Herpes Infection

There are actually several “herpes” viruses. What is commonly called “genital herpes” is an infection caused by one of two herpes viruses, either Herpes simplex virus I or Herpes simplex virus II……both abbreviated as HSV. Both of these viruses may be sexually transmitted, and spend their lifetimes travelling up and down nerve pathways close to the site of the initial entry point (usually near the penis or vulva). “Herpes” is common. As much as 10-30% of the U.S. population has been infected.

A “primary outbreak” occurs about a week or so after sexual contact with an infected sexual partner. Localized burning, itching and irritation may be the “prodromal symptoms” which result in the eruption of a painful blister or cluster of blisters. These “lesions” are usually exquisitely painful during a primary outbreak. One may experience swollen lymph nodes in the inguinal area (the crease between the thigh and lower abdomen). Some people feel mildly ill for a day or two. During this time, the virus is present in the bloodstream. The lesions burst open and leave small, painful ulcers which may look like craters. The ulcers heal slowly over a period of 5-10 days.

Some people will have a primary outbreak and never have another herpes outbreak. However, for most people, “recurrent infections” happen periodically. For some, recurrent infections occur almost monthly. For others, a recurrent infection may occur only once or twice a year. Usually the symptoms of a recurrent outbreak are not as serious as the primary outbreak.

HSV spends most of its life-cycle in a nerve junction, called a ganglion, inside the body. During periods of activation (possibly associated with periods of decreased immune function by the “host”), the virus travels down the nerve to the original site of entry. But it rarely, if ever, will be found in the bloodstream of the host except during a primary outbreak.

A human host will produce antibodies against HSV. For a few, it is possible that these antibodies will kill the virus producing a cure. However, for most, the antibody response is not sufficient to kill off all the virus, and infection is lifelong. For those with a normal, healthy immune system, recurrent infections are infrequent and not too severe. For those with impaired immune systems the virus may infect other parts of the body.

A fetus or newborn may become infected by its mother. A fetus or newborn who develops a full body/blood infection can become very ill and possibly die. The mortality rate of disseminated herpes infection of the newborn is about 50%. And those babies who live often have severe problems afterwards. Fortunately, even though the percentage of the human population who are infected with HSV is very high, the risk of transmission to the fetus or newborn is incredibly low.
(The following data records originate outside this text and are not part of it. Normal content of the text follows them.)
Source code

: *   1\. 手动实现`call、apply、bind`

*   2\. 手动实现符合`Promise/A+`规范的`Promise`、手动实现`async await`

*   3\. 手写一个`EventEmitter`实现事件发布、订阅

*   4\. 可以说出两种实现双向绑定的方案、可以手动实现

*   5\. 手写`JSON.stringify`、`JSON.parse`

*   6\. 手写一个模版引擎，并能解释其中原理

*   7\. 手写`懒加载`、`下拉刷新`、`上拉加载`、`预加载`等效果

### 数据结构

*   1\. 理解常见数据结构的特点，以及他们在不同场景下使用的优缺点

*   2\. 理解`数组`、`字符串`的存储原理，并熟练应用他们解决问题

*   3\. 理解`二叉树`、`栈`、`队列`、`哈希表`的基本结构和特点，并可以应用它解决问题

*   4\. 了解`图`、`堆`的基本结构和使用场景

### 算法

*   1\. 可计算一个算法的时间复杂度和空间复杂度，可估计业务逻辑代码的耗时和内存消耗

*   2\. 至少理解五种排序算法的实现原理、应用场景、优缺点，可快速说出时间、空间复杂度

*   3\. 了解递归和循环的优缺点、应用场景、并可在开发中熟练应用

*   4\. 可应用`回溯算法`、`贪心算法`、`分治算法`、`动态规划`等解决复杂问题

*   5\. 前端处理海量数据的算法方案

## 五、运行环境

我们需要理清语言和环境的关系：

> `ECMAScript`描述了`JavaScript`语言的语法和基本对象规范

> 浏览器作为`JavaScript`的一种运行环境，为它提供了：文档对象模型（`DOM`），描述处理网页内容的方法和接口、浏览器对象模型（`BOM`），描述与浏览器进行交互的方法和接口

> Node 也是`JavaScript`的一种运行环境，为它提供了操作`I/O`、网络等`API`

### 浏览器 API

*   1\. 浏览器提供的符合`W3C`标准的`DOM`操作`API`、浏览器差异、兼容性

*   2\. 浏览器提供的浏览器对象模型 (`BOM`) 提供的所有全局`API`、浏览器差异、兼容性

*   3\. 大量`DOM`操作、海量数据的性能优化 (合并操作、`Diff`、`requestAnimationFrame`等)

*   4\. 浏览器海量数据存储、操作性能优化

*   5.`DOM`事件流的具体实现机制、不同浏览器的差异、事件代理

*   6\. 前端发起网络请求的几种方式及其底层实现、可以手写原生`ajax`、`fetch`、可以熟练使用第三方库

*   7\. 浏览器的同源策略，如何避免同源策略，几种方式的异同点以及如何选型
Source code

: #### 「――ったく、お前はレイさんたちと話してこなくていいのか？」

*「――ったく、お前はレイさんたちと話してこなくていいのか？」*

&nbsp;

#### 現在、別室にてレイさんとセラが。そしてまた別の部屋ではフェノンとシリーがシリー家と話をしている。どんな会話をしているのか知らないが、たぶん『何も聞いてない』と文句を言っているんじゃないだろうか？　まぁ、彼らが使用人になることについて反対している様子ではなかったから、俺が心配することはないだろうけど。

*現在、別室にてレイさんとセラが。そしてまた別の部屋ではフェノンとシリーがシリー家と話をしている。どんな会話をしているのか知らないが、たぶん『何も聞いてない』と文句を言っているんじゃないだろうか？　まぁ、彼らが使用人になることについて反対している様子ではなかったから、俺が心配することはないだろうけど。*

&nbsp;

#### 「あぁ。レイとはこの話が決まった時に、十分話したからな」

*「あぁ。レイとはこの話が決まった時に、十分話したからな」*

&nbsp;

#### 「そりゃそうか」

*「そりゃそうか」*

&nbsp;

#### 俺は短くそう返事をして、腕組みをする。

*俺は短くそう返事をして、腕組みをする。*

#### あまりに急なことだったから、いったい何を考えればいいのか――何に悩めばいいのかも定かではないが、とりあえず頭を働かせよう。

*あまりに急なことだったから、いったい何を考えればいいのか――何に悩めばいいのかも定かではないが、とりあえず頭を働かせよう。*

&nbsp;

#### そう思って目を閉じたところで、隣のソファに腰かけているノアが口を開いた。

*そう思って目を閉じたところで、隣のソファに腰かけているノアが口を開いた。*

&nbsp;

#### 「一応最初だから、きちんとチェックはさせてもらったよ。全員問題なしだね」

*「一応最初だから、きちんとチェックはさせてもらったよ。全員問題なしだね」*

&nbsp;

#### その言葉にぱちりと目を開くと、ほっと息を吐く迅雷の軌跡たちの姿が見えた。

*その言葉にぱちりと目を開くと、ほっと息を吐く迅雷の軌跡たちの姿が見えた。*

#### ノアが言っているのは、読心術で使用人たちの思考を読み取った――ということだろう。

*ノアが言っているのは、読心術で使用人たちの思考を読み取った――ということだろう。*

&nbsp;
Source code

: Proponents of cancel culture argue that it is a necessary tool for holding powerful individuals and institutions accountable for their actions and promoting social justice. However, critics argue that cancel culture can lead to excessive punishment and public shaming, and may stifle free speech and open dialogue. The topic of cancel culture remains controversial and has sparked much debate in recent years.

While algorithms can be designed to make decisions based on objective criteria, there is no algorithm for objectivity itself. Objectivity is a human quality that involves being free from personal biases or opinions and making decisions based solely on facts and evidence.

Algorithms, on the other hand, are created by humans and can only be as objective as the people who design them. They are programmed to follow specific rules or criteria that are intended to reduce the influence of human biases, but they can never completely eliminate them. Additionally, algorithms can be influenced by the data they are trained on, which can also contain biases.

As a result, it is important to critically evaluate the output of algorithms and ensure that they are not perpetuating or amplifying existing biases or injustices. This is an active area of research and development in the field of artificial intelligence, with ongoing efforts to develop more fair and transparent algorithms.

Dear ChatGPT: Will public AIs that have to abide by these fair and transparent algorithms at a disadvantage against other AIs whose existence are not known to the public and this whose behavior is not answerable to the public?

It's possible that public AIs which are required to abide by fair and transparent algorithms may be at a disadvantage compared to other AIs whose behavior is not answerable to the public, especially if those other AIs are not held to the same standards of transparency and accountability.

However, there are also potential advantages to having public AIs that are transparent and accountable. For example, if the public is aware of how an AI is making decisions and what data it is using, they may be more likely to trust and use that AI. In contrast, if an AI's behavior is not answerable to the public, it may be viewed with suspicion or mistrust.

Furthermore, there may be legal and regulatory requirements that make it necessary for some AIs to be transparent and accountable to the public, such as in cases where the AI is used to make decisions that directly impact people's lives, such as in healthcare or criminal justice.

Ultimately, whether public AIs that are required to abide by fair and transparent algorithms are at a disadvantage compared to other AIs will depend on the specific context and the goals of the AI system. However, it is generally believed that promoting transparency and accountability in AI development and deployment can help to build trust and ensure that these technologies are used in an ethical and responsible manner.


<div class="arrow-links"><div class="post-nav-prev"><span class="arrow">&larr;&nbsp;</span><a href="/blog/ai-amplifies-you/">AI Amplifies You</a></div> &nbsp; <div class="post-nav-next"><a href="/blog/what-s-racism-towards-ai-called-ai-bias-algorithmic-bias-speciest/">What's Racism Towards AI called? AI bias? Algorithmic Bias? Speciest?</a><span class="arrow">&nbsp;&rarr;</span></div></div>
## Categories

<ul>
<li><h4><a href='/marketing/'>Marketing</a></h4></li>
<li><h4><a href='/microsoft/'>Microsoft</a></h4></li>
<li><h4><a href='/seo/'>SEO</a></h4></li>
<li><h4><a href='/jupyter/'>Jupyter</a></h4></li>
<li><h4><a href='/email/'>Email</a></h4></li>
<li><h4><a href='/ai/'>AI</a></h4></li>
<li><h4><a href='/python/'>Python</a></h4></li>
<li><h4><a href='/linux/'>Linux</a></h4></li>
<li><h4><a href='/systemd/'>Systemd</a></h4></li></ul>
It is VERY IMPORTANT to note that the most severe fetal/newborn infections occur when a mother has a primary outbreak during the pregnancy AND the baby is born prematurely (probably as a result of the herpes infection). Women who enter a pregnancy already infected, even if they have recurrent outbreaks during the pregnancy, RARELY transmit the virus to their baby.

There is a remarkable difference in fetal transmission rates between mothers with primary outbreaks and mothers with recurrent outbreaks. This is probably due to the fact the HSV is not present in the blood except during a primary outbreak. It is also related to the absence of HSV-antibody in women who have never been infected. The antibody in the blood of women with previous infection probably keeps the virus out of the mother’s bloodstream where it cannot infect the fetus.

During the last 20 years, the management of pregnant women with herpes has gone through several changes. A trial period lasting a decade during which c-section was used liberally to prevent transmission of the virus to the baby did nothing to reduce the risk. It is fairly clear that almost all of the very worst newborn infections occur in women with primary infections with virus in the bloodstream which is transmitted across the placenta. Rarely is a newborn infected by contact with a recurrent lesion during birth, although this clearly happens occasionally.

The current standard of practice is to perform a c-section IF any woman has a primary or recurrent lesion during labor which the baby is likely to contact during birth. However, if the lesion is felt to be significantly far away from the vaginal opening (and this would need to be determined by your doctor or midwife), covering the lesion with an occlusive bandage and acyclovir ointment may allow a women (especially one with a recurrent infection) to deliver vaginally. It is clearly not necessary to deliver a woman by c-section who is a known herpes carrier but does not have a current outbreak.

If you have herpes, make sure that you discuss all this with your doctor or midwife. Find out how they address the issue. Inform your doctor or midwife when you have an outbreak OR when you feel one coming on. If you have frequent outbreaks, your doctor or midwife may want to induce labor during a time when you are between outbreaks (called a “window”). It is also possible to use an antiviral medication close to the due date to help provide the window of time to allow a “herpes free” birth.